» **Try it**:
Return every record below exactly; leave out the images.

Collected data:
════

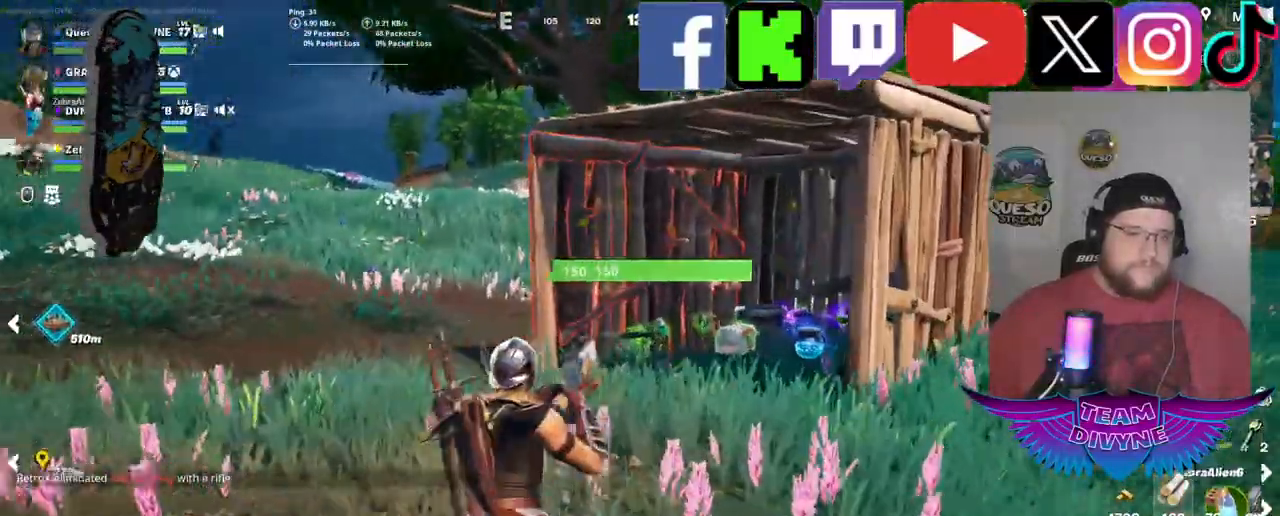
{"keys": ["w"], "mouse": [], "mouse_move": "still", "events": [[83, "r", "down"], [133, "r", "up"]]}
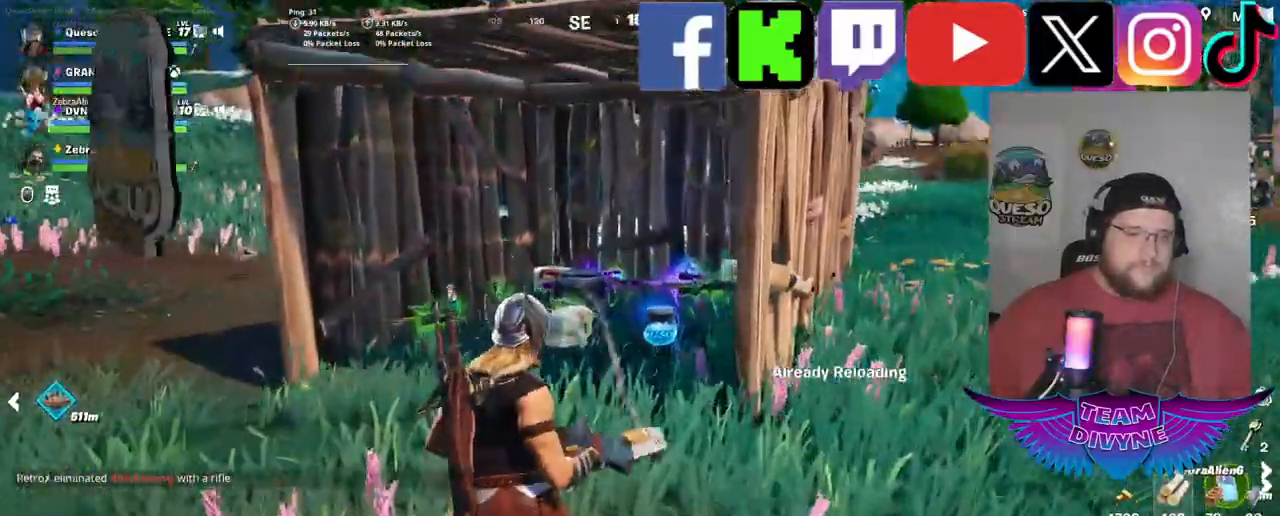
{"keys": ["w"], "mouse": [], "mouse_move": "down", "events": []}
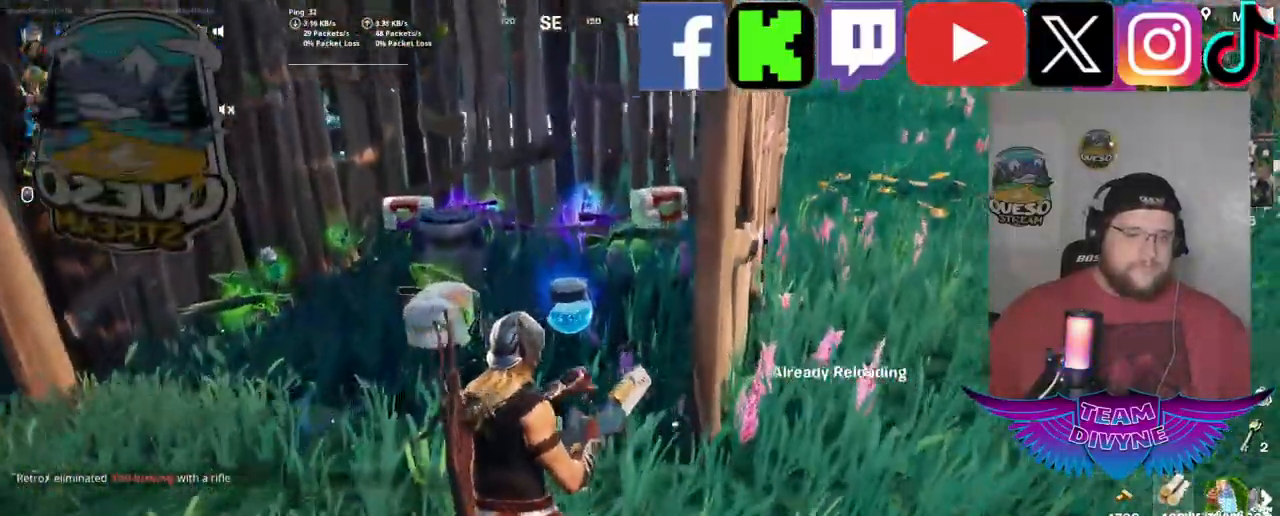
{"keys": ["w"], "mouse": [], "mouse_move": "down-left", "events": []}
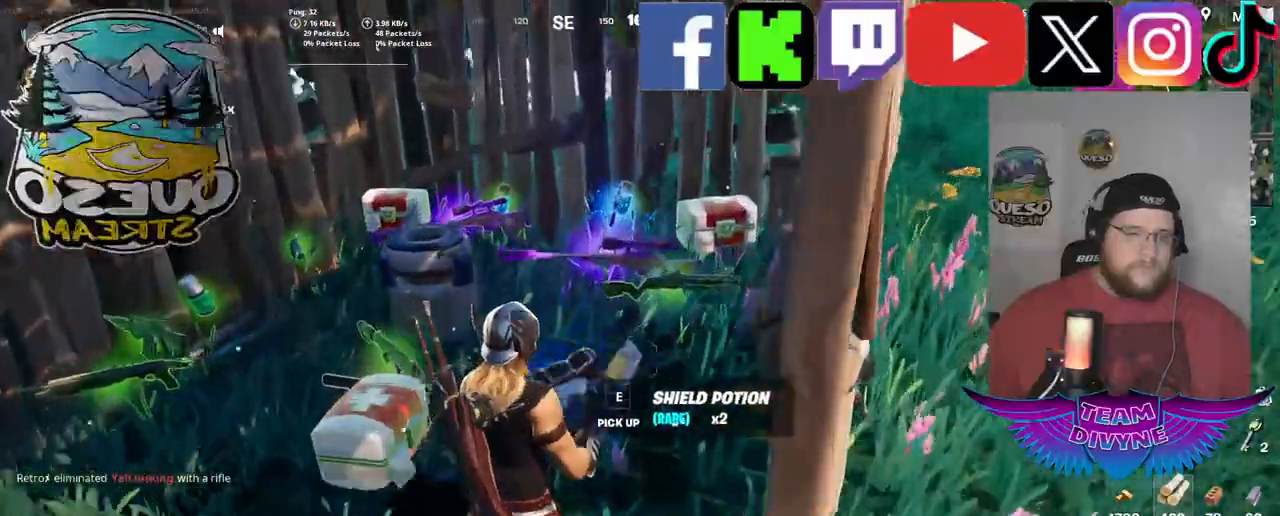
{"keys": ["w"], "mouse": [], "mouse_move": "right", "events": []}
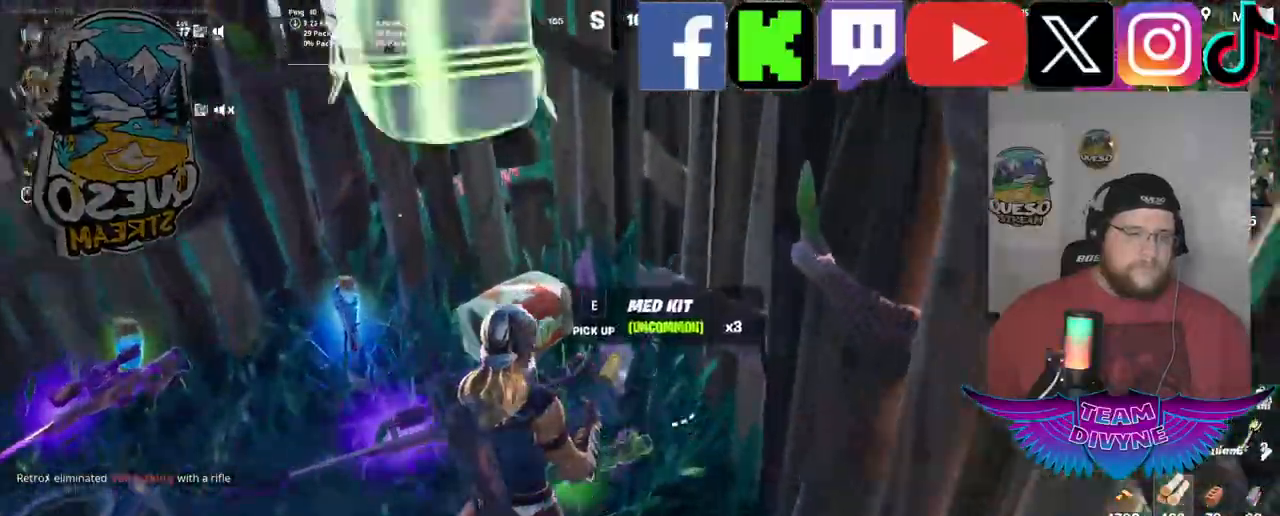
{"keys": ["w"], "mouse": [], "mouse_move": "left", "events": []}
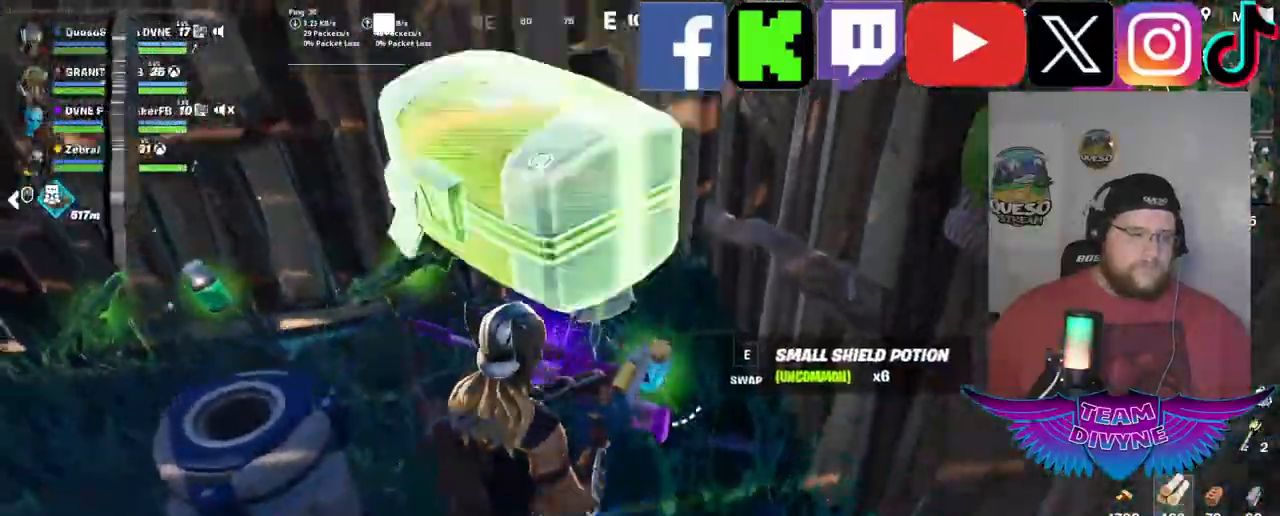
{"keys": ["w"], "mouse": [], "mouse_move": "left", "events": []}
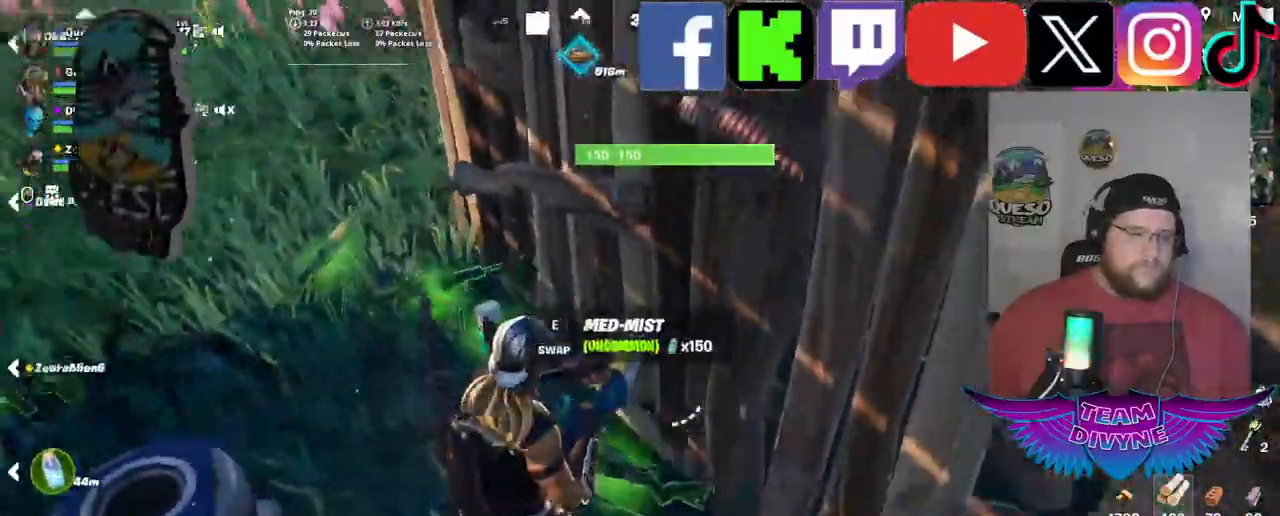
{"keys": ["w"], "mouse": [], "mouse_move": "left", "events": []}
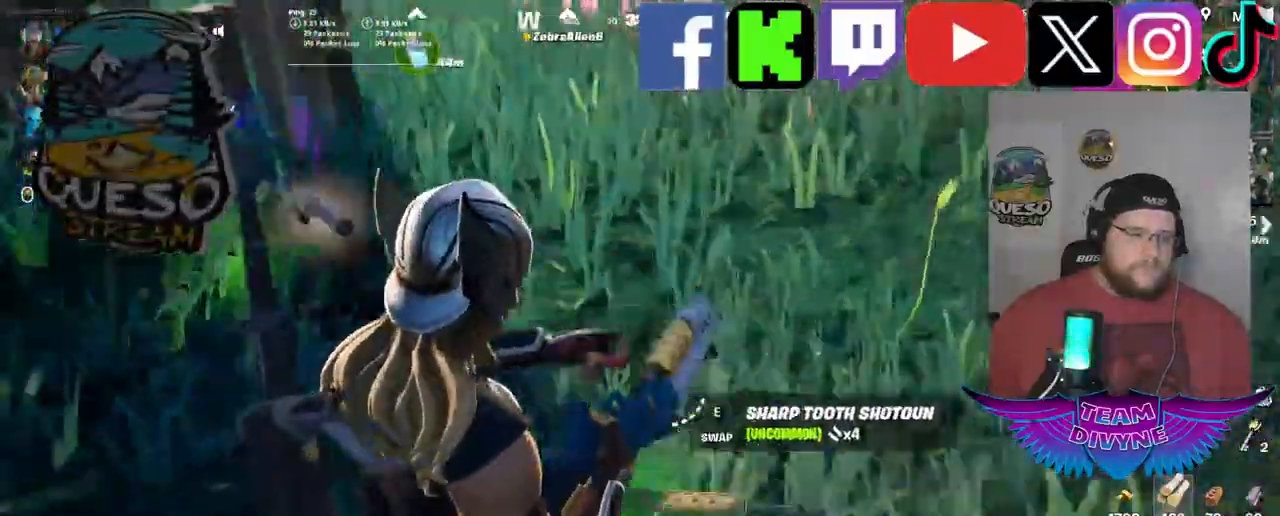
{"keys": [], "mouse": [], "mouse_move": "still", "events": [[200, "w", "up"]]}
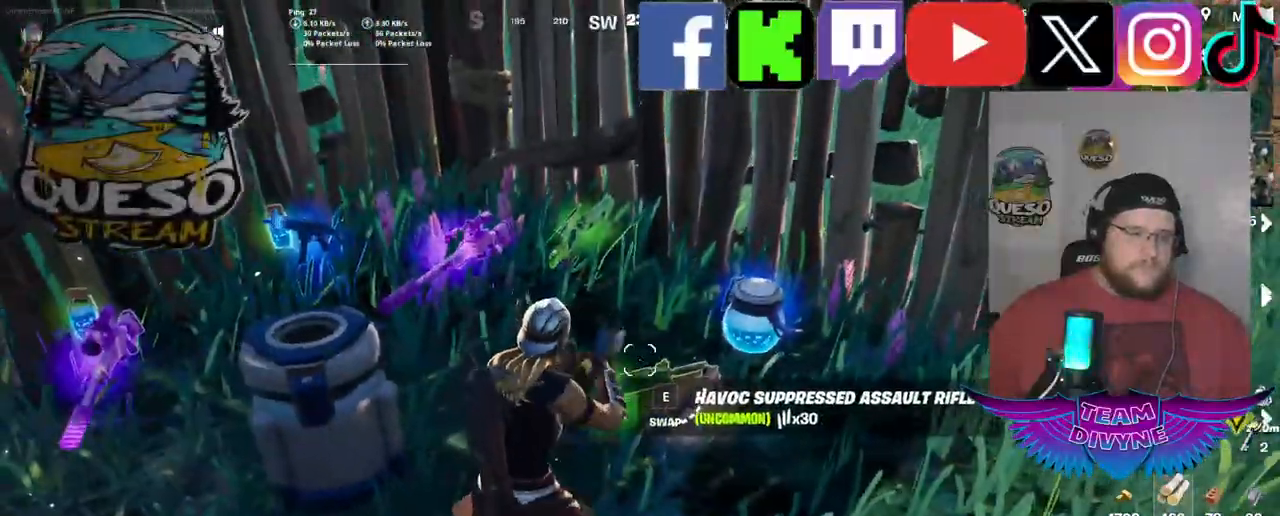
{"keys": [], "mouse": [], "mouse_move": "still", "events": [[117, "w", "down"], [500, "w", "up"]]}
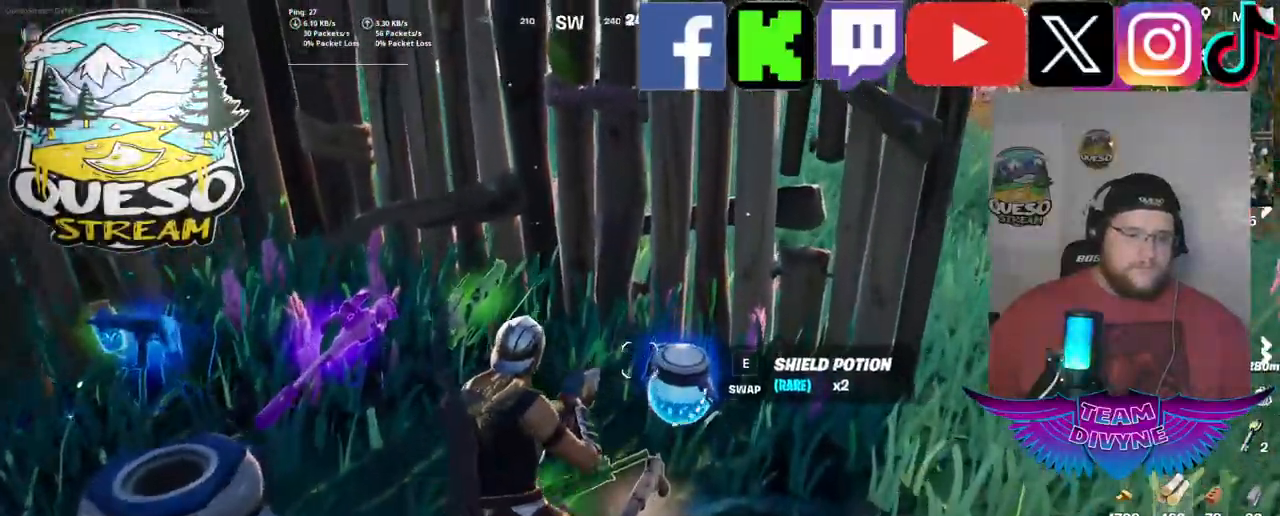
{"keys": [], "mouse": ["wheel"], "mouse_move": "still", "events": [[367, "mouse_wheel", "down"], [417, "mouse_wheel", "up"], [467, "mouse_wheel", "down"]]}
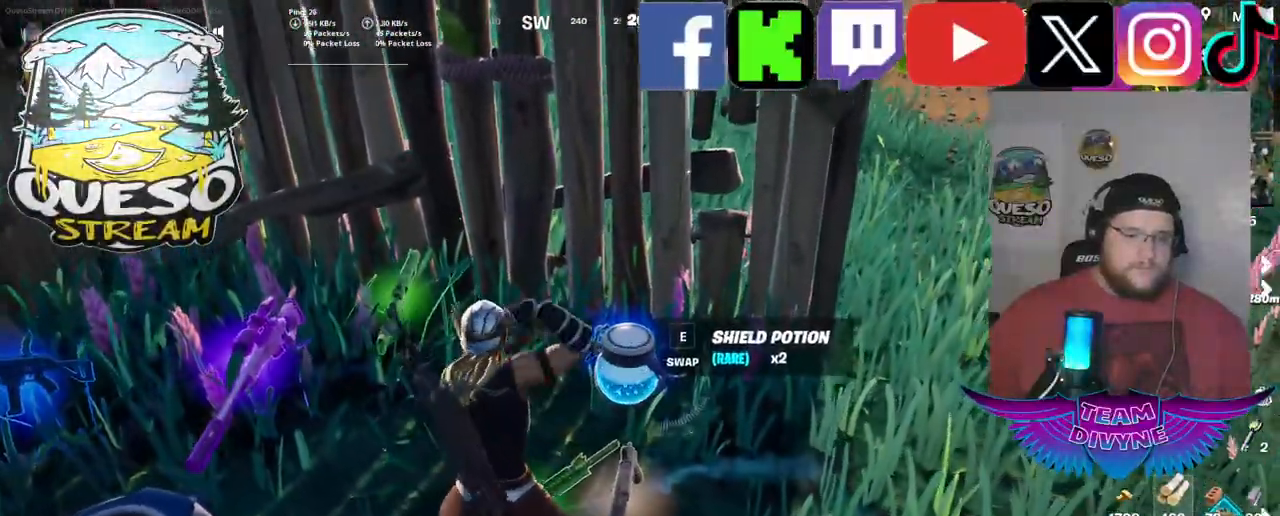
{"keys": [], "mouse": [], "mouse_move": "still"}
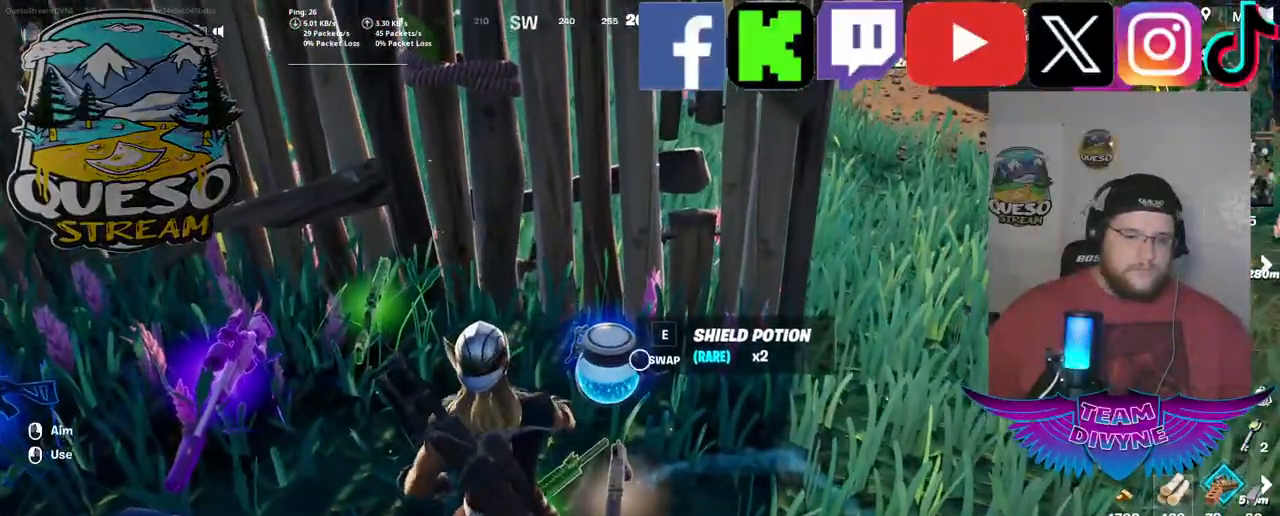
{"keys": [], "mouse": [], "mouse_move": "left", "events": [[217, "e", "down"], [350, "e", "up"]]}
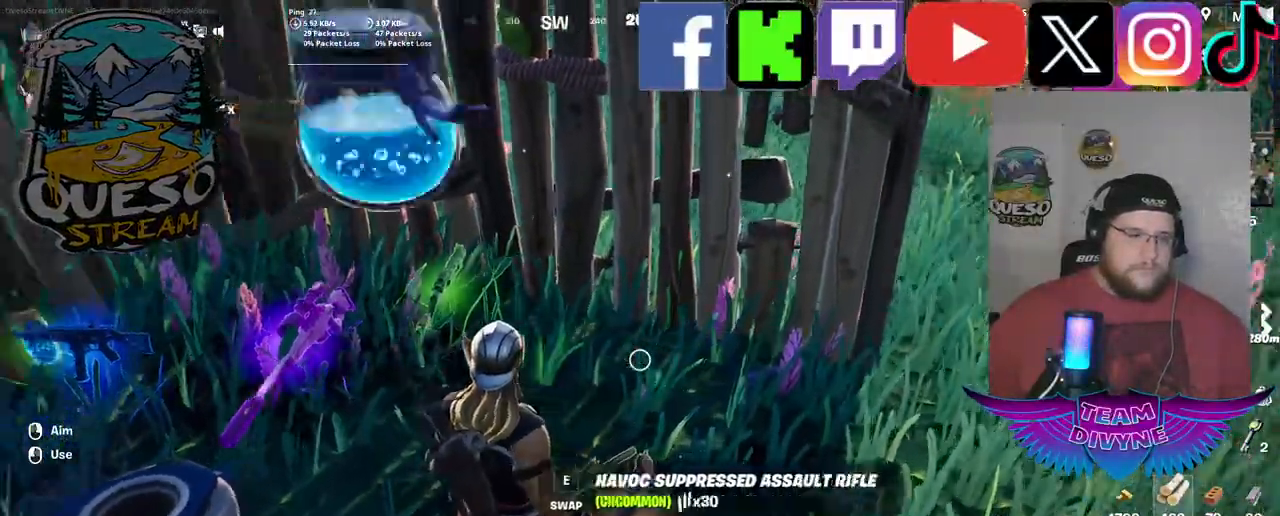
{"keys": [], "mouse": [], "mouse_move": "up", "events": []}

════

» **Response to this exercise**:
{"keys": ["w"], "mouse": [], "mouse_move": "still", "events": [[83, "r", "down"], [133, "r", "up"]]}
{"keys": ["w"], "mouse": [], "mouse_move": "down", "events": []}
{"keys": ["w"], "mouse": [], "mouse_move": "down-left", "events": []}
{"keys": ["w"], "mouse": [], "mouse_move": "right", "events": []}
{"keys": ["w"], "mouse": [], "mouse_move": "left", "events": []}
{"keys": ["w"], "mouse": [], "mouse_move": "left", "events": []}
{"keys": ["w"], "mouse": [], "mouse_move": "left", "events": []}
{"keys": [], "mouse": [], "mouse_move": "still", "events": [[200, "w", "up"]]}
{"keys": [], "mouse": [], "mouse_move": "still", "events": [[117, "w", "down"], [500, "w", "up"]]}
{"keys": [], "mouse": ["wheel"], "mouse_move": "still", "events": [[367, "mouse_wheel", "down"], [417, "mouse_wheel", "up"], [467, "mouse_wheel", "down"]]}
{"keys": [], "mouse": [], "mouse_move": "still"}
{"keys": [], "mouse": [], "mouse_move": "left", "events": [[217, "e", "down"], [350, "e", "up"]]}
{"keys": [], "mouse": [], "mouse_move": "up", "events": []}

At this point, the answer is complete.